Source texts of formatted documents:

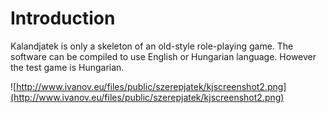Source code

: # Introduction #

Kalandjatek is only a skeleton of an old-style role-playing game. The software can be compiled to use English or Hungarian language. However the test game is Hungarian.

![http://www.ivanov.eu/files/public/szerepjatek/kjscreenshot2.png](http://www.ivanov.eu/files/public/szerepjatek/kjscreenshot2.png)
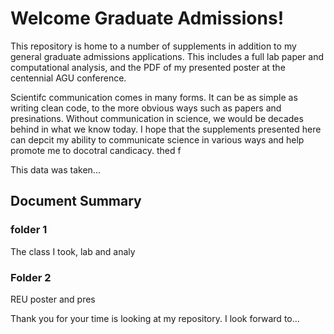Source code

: # Welcome Graduate Admissions!

This repository is home to a number of supplements in addition to my general graduate admissions applications. This includes a full lab paper and computational analysis, and the PDF of my presented poster at the centennial AGU conference.

Scientifc communication comes in many forms. It can be as simple as writing clean code, to the more obvious ways such as papers and presinations. Without communication in science, we would be decades behind in what we know today. I hope that the supplements presented here can depcit my ability to communicate science in various ways and help promote me to docotral candicacy. thed f


This data was taken...
## Document Summary
### folder 1
The class I took, lab and analy
### Folder 2
REU poster and pres

Thank you for your time is looking at my repository. I look forward to...
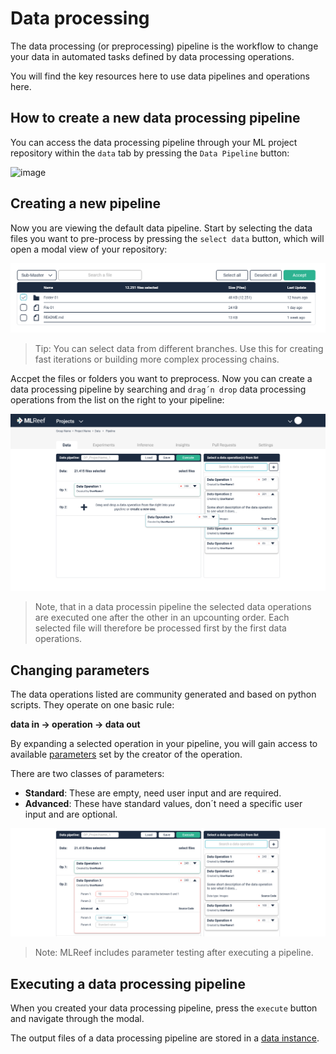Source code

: Data processing
====================

The data processing (or preprocessing) pipeline is the workflow to change your data in automated tasks defined by data processing operations. 

You will find the key resources here to use data pipelines and operations here. 


How to create a new data processing pipeline
--------------------

You can access the data processing pipeline through your ML project repository within the `data` tab by pressing the `Data Pipeline` button: 

![image](\Data_Rep_Overview_A.png)

## Creating a new pipeline

Now you are viewing the default data pipeline. Start by selecting the data files you want to pre-process by pressing the `select data` button, which will open a modal view of your repository: 

![image](Select_Data_PPL.png)

> Tip: You can select data from different branches. Use this for creating fast iterations or building more complex processing chains. 

Accpet the files or folders you want to preprocess. Now you can create a data processing pipeline by searching and `drag´n drop` data processing operations from the list on the right to your pipeline: 

![image](Data_Proc_Pipeline_A.png)

> Note, that in a data processin pipeline the selected data operations are executed one after the other in an upcounting order. Each selected file will therefore be processed first by the first data operations.

## Changing parameters

The data operations listed are community generated and based on python scripts. They operate on one basic rule: 

**data in -> operation -> data out**

By expanding a selected operation in your pipeline, you will gain access to available [parameters](parameters.md) set by the creator of the operation.

There are two classes of parameters: 

* **Standard**: These are empty, need user input and are required.
* **Advanced**: These have standard values, don´t need a specific user input and are optional.

![image](Data_Proc_Pipeline_B.png)

> Note: MLReef includes parameter testing after executing a pipeline.

## Executing a data processing pipeline

When you created your data processing pipeline, press the `execute` button and navigate through the modal. 

The output files of a data processing pipeline are stored in a [data instance](../data_instance.md). 

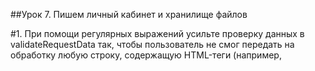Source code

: ##Урок 7. Пишем личный кабинет и хранилище файлов

#1. При помощи регулярных выражений усильте проверку данных в validateRequestData так, чтобы пользователь не смог передать на обработку любую строку, содержащую HTML-теги (например, <script>)

#2. Доработайте шаблон аутентификации. В нем нужно добавить две вещи:

В приветствии нужно выводить имя залогинившегося пользователя. Также надо выводить ссылку «Выйти из системы», которая будет уничтожать сессию пользователя.

#3. Переработайте имеющийся функционал приложения на формы.

Создание, обновление и удаление пользователя теперь должно производиться через формы. Если пользователь обновляется, в форму должны быть выведены текущие значения. Это может быть сделано ссылкой из списка пользователей (рядом с каждым из них будет своя ссылка “Обновить данные”).

#4. *Создайте функцию “Запомнить меня” в форме логина.

В форме должен появиться checkbox “Запомнить меня”. При нажатии на него в процессе логина пользователю выдаётся cookie, по которому происходит автоматическая авторизация, даже если сессия закончилась. При логине нужно будет генерировать токен из random_bytes(), размещая его в cookies и БД, чтобы сравнивать их При выходе из системы токен надо деактивировать.

#5. Исправьте потолстевший Абстрактный контроллер.
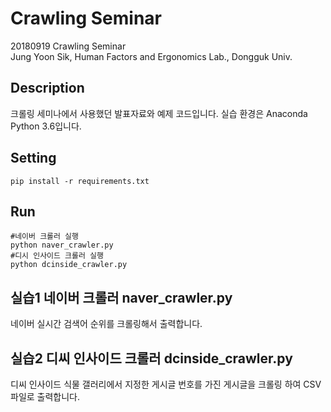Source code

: Crawling Seminar
=============

20180919 Crawling Seminar\
Jung Yoon Sik, Human Factors and Ergonomics Lab., Dongguk Univ.

## Description
크롤링 세미나에서 사용했던 발표자료와 예제 코드입니다.
실습 환경은 Anaconda Python 3.6입니다.

## Setting
<pre><code>pip install -r requirements.txt</code></pre>


## Run
<pre><code>#네이버 크롤러 실행
python naver_crawler.py
#디시 인사이드 크롤러 실행
python dcinside_crawler.py</code></pre>

## 실습1 네이버 크롤러 naver_crawler.py
네이버 실시간 검색어 순위를 크롤링해서 출력합니다.

## 실습2 디씨 인사이드 크롤러 dcinside_crawler.py
디씨 인사이드 식물 갤러리에서 지정한 게시글 번호를 가진 게시글을 크롤링 하여 CSV 파일로 출력합니다. 

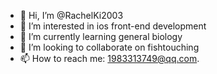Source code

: - 👋 Hi, I’m @RachelKi2003
- 👀 I’m interested in ios front-end development
- 🌱 I’m currently learning general biology
- 💞️ I’m looking to collaborate on fishtouching
- 📫 How to reach me: 1983313749@qq.com. 

<!---
RachelKi2003/RachelKi2003 is a ✨ special ✨ repository because its `README.md` (this file) appears on your GitHub profile.
You can click the Preview link to take a look at your changes.
--->
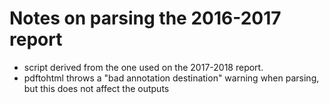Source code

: # Notes on parsing the 2016-2017 report

- script derived from the one used on the 2017-2018 report.
- pdftohtml throws a "bad annotation destination" warning when parsing, but this does not affect the outputs

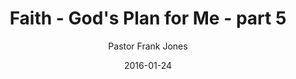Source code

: ---
lunr: "true"
title: "Faith - God's Plan for Me - part 5"
author: "Pastor Frank Jones"
postDate: "01-24-2016"
date: 2016-01-24
category: "sermons"
slug: "2016/01/ffc_01242016"
icon: microphone
audioLink: "ffc_01242016"
tags: [plans]
mp3: "ffc_01242016/01242016.mp3"
ogg: "ffc_01242016/01242016.ogg"
linkurl: "https://archive.org/download/ffc_01242016/ffc_01242016_files.xml"
ipath: "https://archive.org/download/ffc_01242016/01242016.mp3"
layout: sermon.html
---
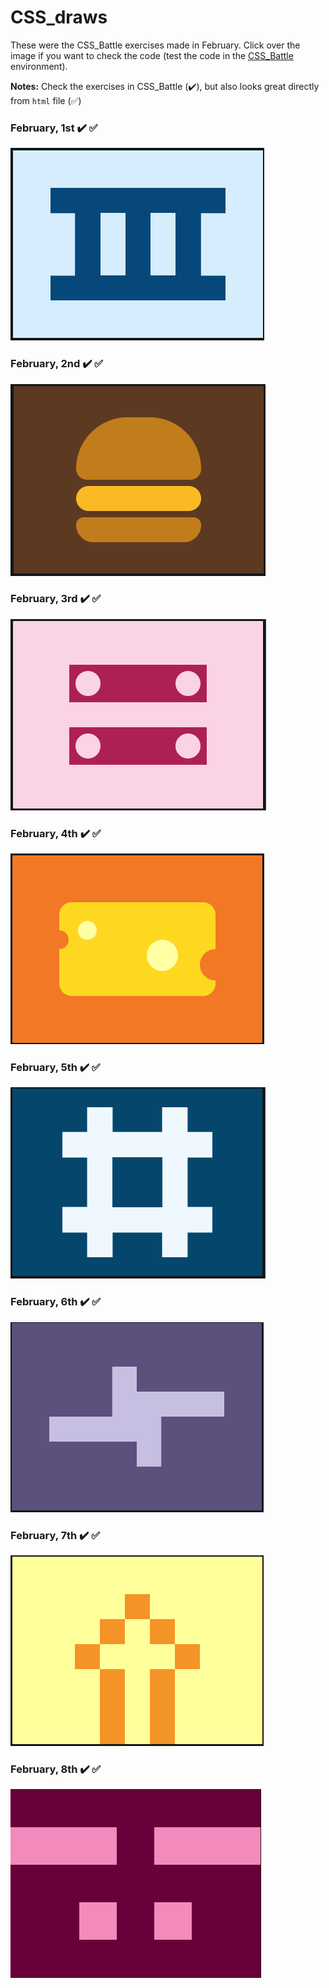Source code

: # CSS_draws

These were the CSS_Battle exercises made in February. Click over the image if you want to check the code (test the code in the [CSS_Battle](https://cssbattle.dev/) environment).

**Notes:** Check the exercises in CSS_Battle (✔️), but also looks great directly from `html` file (✅)

### February, 1st ✔️ ✅
[![February, 1st](draws/01.png)](html/01.html)

### February, 2nd ✔️ ✅
[![February, 2nd](draws/02.png)](html/02.html)

### February, 3rd ✔️ ✅
[![February, 3rd](draws/03.png)](html/03.html)

### February, 4th ✔️ ✅
[![February, 4th](draws/04.png)](html/04.html)

### February, 5th ✔️ ✅
[![February, 5th](draws/05.png)](html/05.html)

### February, 6th ✔️ ✅
[![February, 6th](draws/06.png)](html/06.html)

### February, 7th ✔️ ✅
[![February, 7th](draws/07.png)](html/07.html)

### February, 8th ✔️ ✅
[![February, 8th](draws/08.png)](html/08.html)
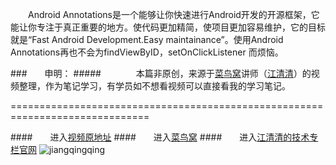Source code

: 　　Android Annotations是一个能够让你快速进行Android开发的开源框架，它能让你专注于真正重要的地方。使代码更加精简，使项目更加容易维护，它的目标就是“Fast Android Development.Easy maintainance”。使用Android Annotations再也不会为findViewByID，setOnClickListener 而烦恼。  
  
###　　申明：
#####　　　　本篇非原创，来源于[菜鸟窝](http://www.cniao5.com/)讲师（[江清清](http://www.lcode.org/)）的视频整理，作为笔记学习，有学员如不想看视频可以直接看我的学习笔记。

==============================================================================

####　　进入[视频原地址](http://www.cniao5.com/course/10074)
####　　进入[菜鸟窝](http://www.cniao5.com/)
####　　进入[江清清的技术专栏官网](http://www.lcode.org/)
![jiangqingqing](http://lookcode-wordpress.stor.sinaapp.com/uploads/2016/01/qrcode_for_gh_c6208faa1f42_430.jpg "微信订阅号:codedev123")
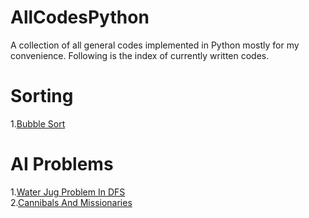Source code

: # AllCodesPython
A collection of all general codes implemented in Python mostly for my convenience. 
Following is the index of currently written codes. 

# Sorting
1.[Bubble Sort](Sorting/BubbleSort.py)

# AI Problems
1.[Water Jug Problem In DFS](https://github.com/Sudhanva1999/WaterJug_Problem_Python-/blob/master/Water_Jug_PythonMy.py)\
2.[Cannibals And Missionaries](https://github.com/Sudhanva1999/CannibalsAndMissionaries_Python-/blob/master/Missionaries%20and%20Cannibals%20Python.py)


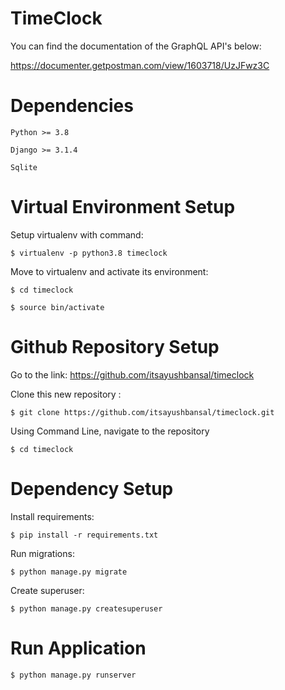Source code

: # TimeClock

You can find the documentation of the GraphQL API's below:

https://documenter.getpostman.com/view/1603718/UzJFwz3C

# Dependencies
`Python >= 3.8`

`Django >= 3.1.4`

`Sqlite`

# Virtual Environment Setup
Setup virtualenv with command: 

`$ virtualenv -p python3.8 timeclock`

Move to virtualenv and activate its environment:

`$ cd timeclock`

`$ source bin/activate`


# Github Repository Setup
Go to the link: https://github.com/itsayushbansal/timeclock

Clone this new repository : 

`$ git clone https://github.com/itsayushbansal/timeclock.git`

Using Command Line, navigate to the repository

`$ cd timeclock`

# Dependency Setup
Install requirements: 

`$ pip install -r requirements.txt`

Run migrations: 

`$ python manage.py migrate`

Create superuser: 

`$ python manage.py createsuperuser`

# Run Application
`$ python manage.py runserver`

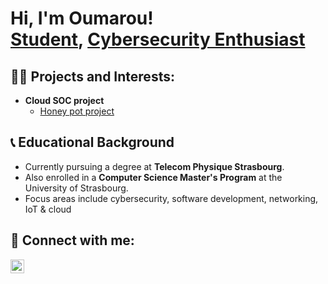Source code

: <h1>Hi, I'm Oumarou! <br/><a href="https://github.com/Songhai9">Student</a>, <a href="https://www.linkedin.com/in/oumarou-maiga-b79938280/">Cybersecurity Enthusiast</a>

<h2>👨‍💻 Projects and Interests:</h2>

- <b>Cloud SOC project</b>
  - [Honey pot project](https://github.com/Songhai9/Cloud-SOC)

<h2>📞 Educational Background</h2>

- Currently pursuing a degree at <b>Telecom Physique Strasbourg</b>.
- Also enrolled in a <b>Computer Science Master's Program</b> at the University of Strasbourg.
- Focus areas include cybersecurity, software development, networking, IoT & cloud

<h2>🧣 Connect with me:</h2>

[<img align="left" alt="Oumarou | LinkedIn" width="22px" src="https://cdn.jsdelivr.net/npm/simple-icons@v3/icons/linkedin.svg" />][linkedin]

[linkedin]: https://linkedin.com/in/oumarou-maiga-b79938280
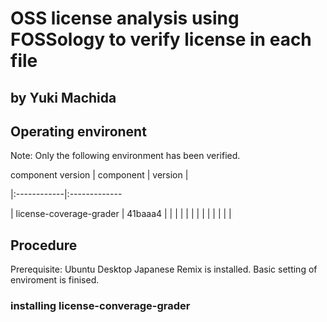 # OSS license analysis using FOSSology to verify license in each file

## by Yuki Machida


## Operating environent

Note: Only the following environment has been verified.


component version
| component        | version  |

|:------------|:-------------

| license-coverage-grader | 41baaa4 |
|  |  |
|  |  |
|  |  |
|  |  |



## Procedure

Prerequisite: 
Ubuntu Desktop Japanese Remix is installed.
Basic setting of enviroment is finised.

### installing license-converage-grader



 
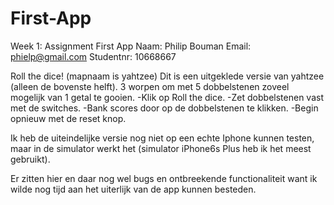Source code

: # First-App
Week 1: Assignment First App
Naam: Philip Bouman
Email: phielp@gmail.com
Studentnr: 10668667

Roll the dice! (mapnaam is yahtzee)
Dit is een uitgeklede versie van yahtzee (alleen de bovenste helft). 3 worpen om met 5 dobbelstenen zoveel mogelijk van 1 getal te gooien. 
	-Klik op Roll the dice. 
	-Zet dobbelstenen vast met de switches. 
	-Bank scores door op de dobbelstenen te klikken. 
	-Begin opnieuw met de reset knop.

Ik heb de uiteindelijke versie nog niet op een echte Iphone kunnen testen, maar in de simulator werkt het (simulator iPhone6s Plus heb ik het meest gebruikt).

Er zitten hier en daar nog wel bugs en ontbreekende functionaliteit want ik wilde nog tijd aan het uiterlijk van de app kunnen besteden.
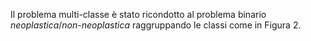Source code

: Il problema multi-classe è stato ricondotto al problema binario *neoplastica*/*non-neoplastica* raggruppando le classi come in Figura 2.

*YOUR OBJECTIVE:* Collect each line of the entries that has the word "надо", copying it in full.

*RESPONSE AREA:*
В приветствии нужно выводить имя залогинившегося пользователя. Также надо выводить ссылку «Выйти из системы», которая будет уничтожать сессию пользователя.
В форме должен появиться checkbox “Запомнить меня”. При нажатии на него в процессе логина пользователю выдаётся cookie, по которому происходит автоматическая авторизация, даже если сессия закончилась. При логине нужно будет генерировать токен из random_bytes(), размещая его в cookies и БД, чтобы сравнивать их При выходе из системы токен надо деактивировать.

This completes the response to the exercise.